Expand to Cuba: “Promote and negotiate for one of the MLB expansion teams to locate in Havana.” — James Cammarato.
Get rid of … batting gloves: “The game moves too slowly. Too much fidgeting at the plate between pitches. The answer: outlaw batting gloves! Do we really need to adjust each glove after every pitch – even when the bat never leaves the batter’s shoulder?! Back in the day, no one wore gloves. Let’s toughen up the players and speed up the game!!” — Duane Willms, Woodbury.
Bonus defense: “If a fan catches a foul ball the batter is out.” — Ross Flom, Aberdeen, S.D.
The “unwritten rules?” Get rid of them: “Stop with the insanely stupid unwritten rules.
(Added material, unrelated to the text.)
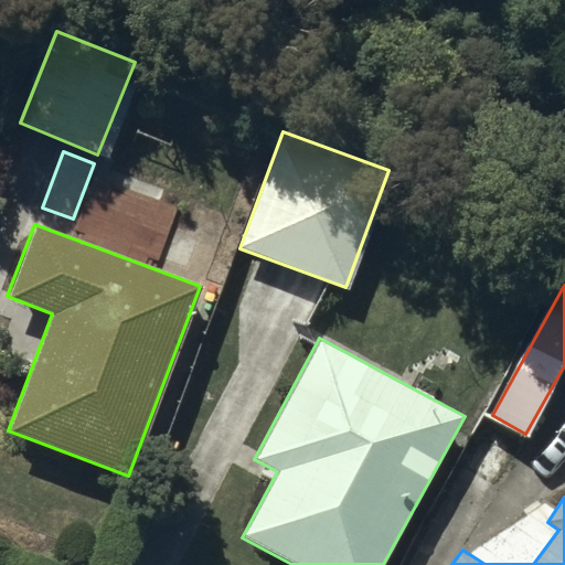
All buildings are outlined.
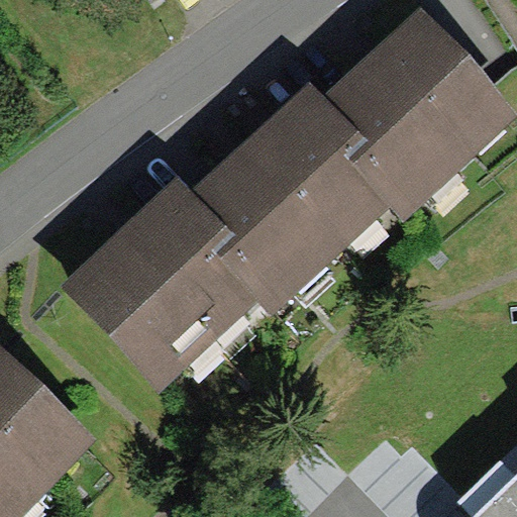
[(516,113),(421,6),(323,93),(365,137),(342,158),(391,209),(402,222),(516,119),(516,113)]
Baseball players come off as sad children with these. It’s kind of akin to the stupid goons in hockey: totally useless Let players show emotion. Sports are emotion-filled activities. If a pitcher strikes someone out with runners on and the game tied, that pitcher should be able to show some emotion without this ridiculous notion that he’s ‘showing up’ the other team. The whole ‘showing up’ concept seems routed in some clueless antiquated idea of masculinity that, in practice, makes the games boring.” — Clark Starr, Minneapolis.
And, finally, one more from the guys at Catholic Charities: “If mid-inning relievers are allowed, they must arrive via team-themed golf cart.”
Thanks for playing. We’ll let you decide which ones to take seriously and which ones were the result of a bad day at work — or at the ballpark.